What is required
The required output is the lines below from the line containing "515 23 49.34" to the line containing "726 522 42.41", inclusive, retyped exactly. No other lines belong in it.

Saved data entries
* * * * *

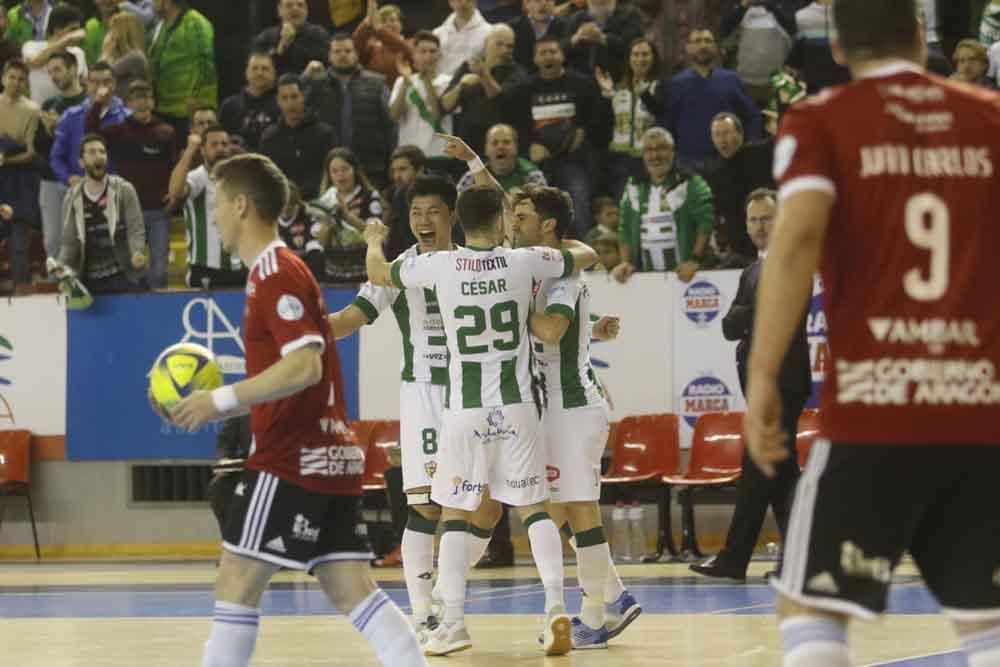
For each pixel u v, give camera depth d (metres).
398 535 39.81
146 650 23.91
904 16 11.20
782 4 49.25
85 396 45.88
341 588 15.45
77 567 42.50
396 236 42.56
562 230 24.09
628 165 45.66
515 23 49.34
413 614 24.88
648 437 41.62
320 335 14.76
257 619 15.20
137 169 47.34
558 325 22.48
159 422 45.50
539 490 22.64
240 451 42.38
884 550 10.59
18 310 46.19
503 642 24.22
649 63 45.75
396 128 47.28
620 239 42.91
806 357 32.62
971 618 10.72
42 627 27.48
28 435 45.97
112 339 45.59
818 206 10.48
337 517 15.34
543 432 23.11
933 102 10.84
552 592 22.44
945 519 10.86
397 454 39.50
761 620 26.64
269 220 15.43
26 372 46.19
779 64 48.66
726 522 42.41
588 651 22.83
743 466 33.47
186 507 46.00
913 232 10.59
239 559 15.05
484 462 22.56
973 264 10.61
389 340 43.84
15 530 46.62
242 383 14.53
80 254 45.25
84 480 46.31
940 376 10.52
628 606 23.75
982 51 41.44
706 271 41.66
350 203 43.47
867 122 10.73
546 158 44.81
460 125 46.38
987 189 10.69
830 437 10.73
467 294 22.38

* * * * *

Finished exercise
515 23 49.34
413 614 24.88
648 437 41.62
320 335 14.76
257 619 15.20
137 169 47.34
558 325 22.48
159 422 45.50
539 490 22.64
240 451 42.38
884 550 10.59
18 310 46.19
503 642 24.22
649 63 45.75
396 128 47.28
620 239 42.91
806 357 32.62
971 618 10.72
42 627 27.48
28 435 45.97
112 339 45.59
818 206 10.48
337 517 15.34
543 432 23.11
933 102 10.84
552 592 22.44
945 519 10.86
397 454 39.50
761 620 26.64
269 220 15.43
26 372 46.19
779 64 48.66
726 522 42.41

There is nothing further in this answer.